▸ **Texte du document**:

==*==

L’assassinat de l’ingénieur tunisien du Hamas élucidé

 L’assassinat de l’ingénieur tunisien du Hamas élucidé

Tunisie – Le directeur de l’Unité nationale des investigations des crimes terroristes Nizar Gmati livre


Le directeur de l’Unité nationale des investigations des crimes terroristes Nizar Gmati a livré le 11 décembre des éléments inédits sur les circonstances de l’assassinat de l’ingénieur en aviation Mohamed Zouari. Un crime perpétré à Tunis fin 2016 et qui était resté non élucidé depuis.



Près d'une heure de conférence de presse au cours de laquelle les intervenants semblaient soucieux de faire valoir l'étendue du travail accompli par les autorités tunisiennes qui avaient visiblement à coeur de laver l'affront de la fuite des deux suspects. Mohamed Zouari a été assassiné le 15 septembre 2016 par balles dans sa voiture devant son domicile à Sfax. Il avait 49 ans. Le Hamas lui avait symboliquement organisé des funérailles spectaculaires.


 


La même source affirme que les auteurs présumés de ce crime qualifié de « terroriste » sont de nationalité bosniaque. Il s’agirait de Elvir Sarac et Alem Camdzic, entrés en Tunisie dès le 8 décembre 2016 via le port de la Goulette. Selon certains analystes, la nationalité bosniaque est en l’occurrence destinée à brouiller les pistes sur une implication supposée des services du Mossad israélien.


Des mandats d’amener ont été émis par la justice tunisienne à l’encontre d’au moins deux accusés, mais les autorités bosniaques refusent de les extrader.


 


« Des armes provenant de l’étranger »


Le tandem se serait ensuite rendu dans la ville côtière de Monastir où ils ont résidé à l’hôtel Cap Marina. Les deux suspects ont été contactés par un guide touristique qui aurait assuré la liaison d’armes avec un dénommé Abdelkader Oueslati. Ce dernier a été chargé de leur faciliter la visite de plusieurs usines pour détourner l’attention des vraies raisons de leur présence en Tunisie.


Les deux individus se sont dirigés le 10 décembre à Douz où ils se sont arrêtés à Chenini puis à Matmata pour une visite touristique, probablement un alibi. Le 11 décembre, ils se sont rendus dans la ville de Tataouine. L’enquête aurait révélé que durant ce séjour en Tunisie, de nombreuses communications provenant de numéros étrangers ont été interceptées. 


Préalablement au passage à l’acte, Sarac et Camdzic sont soupçonnés d’avoir exploré des pistes pouvant les conduire à Mohamed Zouari. Ils l’auraient ensuite pris en filature à bord de deux véhicules Renault Trafic et Mitsubishi après que le téléphone portable de Mohamed Zouari ait été piraté pour pouvoir surveiller ses déplacements à distance.


Le jour de l’assassinat, les deux individus se sont d’abord rendus dans la ville de Agareb (Sfax), un autre alibi selon les autorités tunisiennes, « afin de se procurer des quantités d’huile d’olive bio ».

==*==

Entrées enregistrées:

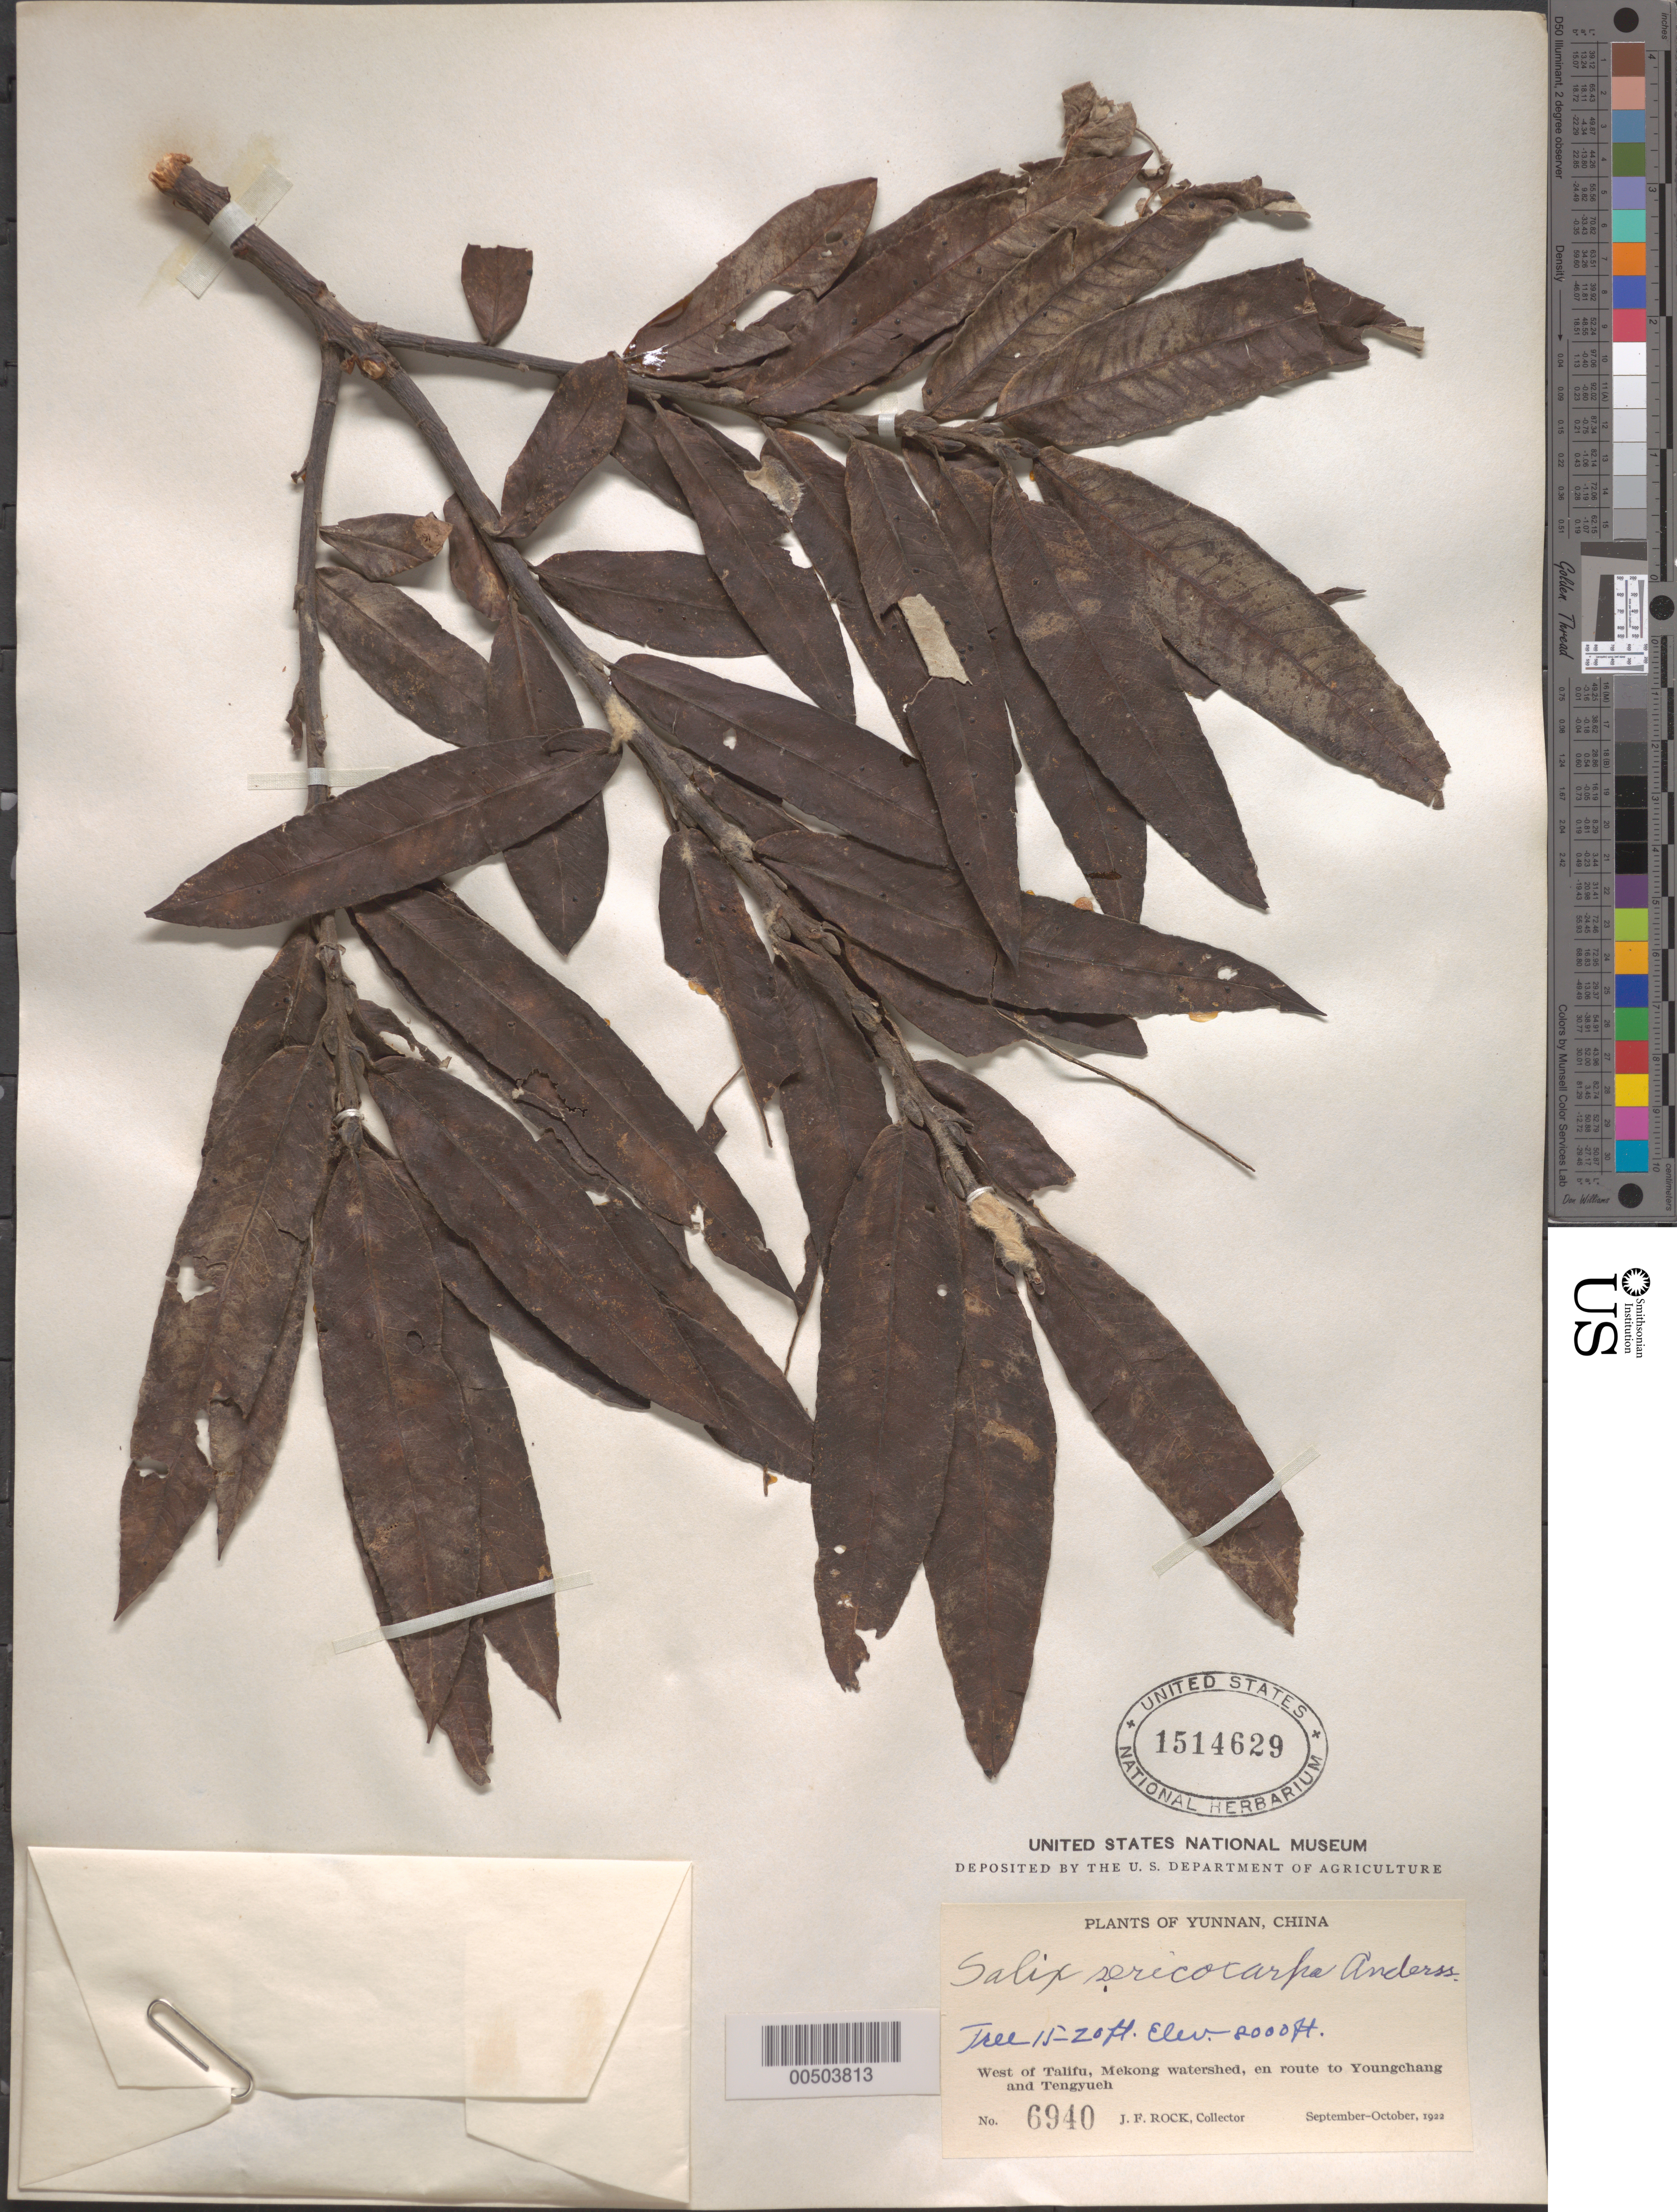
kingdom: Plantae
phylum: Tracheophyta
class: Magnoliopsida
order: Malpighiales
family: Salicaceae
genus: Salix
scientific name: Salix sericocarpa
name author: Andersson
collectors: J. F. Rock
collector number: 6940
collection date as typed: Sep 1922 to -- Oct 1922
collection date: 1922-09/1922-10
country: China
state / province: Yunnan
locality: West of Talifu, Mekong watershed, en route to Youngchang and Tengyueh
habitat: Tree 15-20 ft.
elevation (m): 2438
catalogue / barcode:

==*==

▸ **Consigne**:
Pouvez-vous recopier mot pour mot le passage de l'article sur l'assassinat de Mohamed Zouari qui commence par les mots « Des mandats d’amener » et s'achève sur « présence en Tunisie. » ?

▸ **Corrigé de l'exercice**:
Des mandats d’amener ont été émis par la justice tunisienne à l’encontre d’au moins deux accusés, mais les autorités bosniaques refusent de les extrader.


 


« Des armes provenant de l’étranger »


Le tandem se serait ensuite rendu dans la ville côtière de Monastir où ils ont résidé à l’hôtel Cap Marina. Les deux suspects ont été contactés par un guide touristique qui aurait assuré la liaison d’armes avec un dénommé Abdelkader Oueslati. Ce dernier a été chargé de leur faciliter la visite de plusieurs usines pour détourner l’attention des vraies raisons de leur présence en Tunisie.